Shelburne, Waiting to cross
05 September 2014
With the laundry all redone and some groceries stored the boat and our life is back to some sort of normality. While still overcast the winds are light and supposed to shift to the west. So we will make a run for Shelburne, Shelburne Harbour has the third best natural harbour in the world. The seas are relatively calm but there are big rollers left over from the last few days. We are able to motor sail at a steady 5+ knots but the movement of the boat has got us both feeling a bit woozy.
As the day wears on the wind picks up and we are finally able to turn off the motor and give the new head sail a work out. We cut through the water doing a steady 6.5 knots with the auto helm working perfectly. The day ends with a beautiful 10 mile sail up the river to the Historic port of Shelburne where we grab a mooring ball and watch the sun set over the picturesque location that was used as the back drop for the 1995 Film "The Scarlet Letter".
After checking in with the Shelburne Yacht Club, showers are in order then a walking tour of the historic waterfront. Many of Shelburne's buildings date back to Loyalist times. The Shelburne County Museum is a restored home built in 1787 by David Nairn, from Scotland. And we see dories being built using construction methods of the late 19th century at the J C Williams Dory Shop.
4:00 and its happy hour at the Yacht club. This is our chance to get some local knowledge and plan our next steps. It's Happy hour.
We meet a number of boaters who are doing the same thing as us. We are all waiting for the perfect weather window to cross to Maine. They all have different experiences and advise. We'll just keep asking and see what we decide.
We are still at anchor and have gone into town for provisions a very long walk and we taxi back to the boat.
The tip of Nova Scotia is fraught with danger, Tidal bores and rip currents that can set a boat off course are everywhere. Locals talk of pot -holes; water falls, four feet deep that your boat will fall into on a calm sea.
Fog and wind against current can create huge standing waves.
You must hit specific locations at slack tide so timing is critical.
Which route to take?
We meet up with Mark and Mary Ellen a boat out of Toronto (they are from Ottawa)
called Persuasion a 37 foot C&C. They are waiting for friends who know the coast but they are headed to Grand Manan where they have family.
We are not sure that we want to do because a few boaters are talking about taking the inshore route past Cape Sable we are feeling that we draw too much and don't want to take the chance being that close to shore.

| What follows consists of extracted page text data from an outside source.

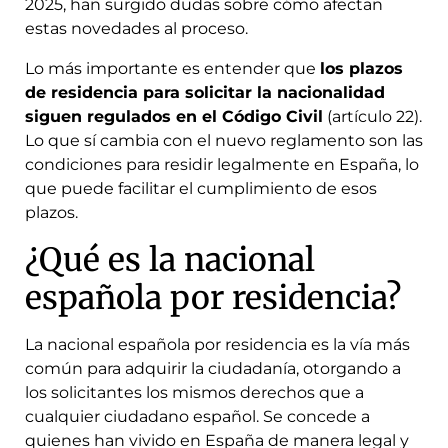
2025, han surgido dudas sobre cómo afectan
estas novedades al proceso.
Lo más importante es entender que
los plazos
de residencia para solicitar la nacionalidad
siguen regulados en el Código Civil
(artículo 22).
Lo que sí cambia con el nuevo reglamento son las
condiciones para residir legalmente en España, lo
que puede facilitar el cumplimiento de esos
plazos.
¿Qué es la nacional
española por residencia?
La nacional española por residencia es la vía más
común para adquirir la ciudadanía, otorgando a
los solicitantes los mismos derechos que a
cualquier ciudadano español. Se concede a
quienes han vivido en España de manera legal y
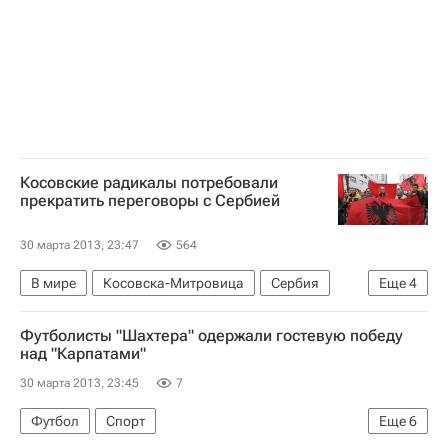
Косовские радикалы потребовали
прекратить переговоры с Сербией
30 марта 2013, 23:47
564
В мире
Косовска-Митровица
Сербия
Еще
4
Косово
Европа
Весь мир
Евросоюз
Футболисты "Шахтера" одержали гостевую победу
над "Карпатами"
30 марта 2013, 23:45
7
Футбол
Спорт
Еще
6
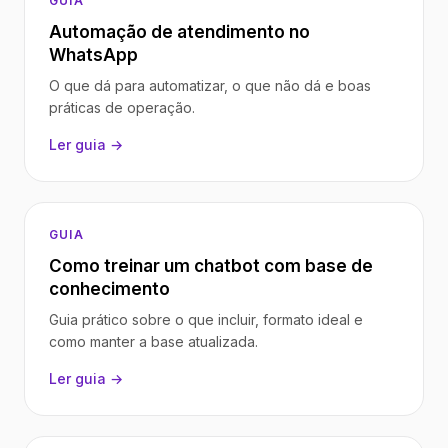
GUIA
Automação de atendimento no
WhatsApp
O que dá para automatizar, o que não dá e boas
práticas de operação.
Ler guia →
GUIA
Como treinar um chatbot com base de
conhecimento
Guia prático sobre o que incluir, formato ideal e
como manter a base atualizada.
Ler guia →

We meet up with Wolfgang Slanec and Doris Renoldner who are on their third circumnavigation of the globe. http://www.seenmaden.at/frameset.html
They are from Austria and we think they are great.
We sat in the cockpit of Genevieve with the charts and decide that together we will leave on Sunday September 07th from Shelburne for Bar Harbour about 183 nautical miles across the Bay of Fundy. The crossing will take around 30 hours and there are two major concerns. We need to hit Cape Sable at slack tide and reach the coast of Maine in daylight so we can avoid the thousands of lobster traps.
We have filled the diesel and cleaned and organized the boat. Provisioning completed.
Tonight we are off to the high school to see the Shelburne Film Expo, locally produced Independent films. They are competing for the "SHELBIE" award.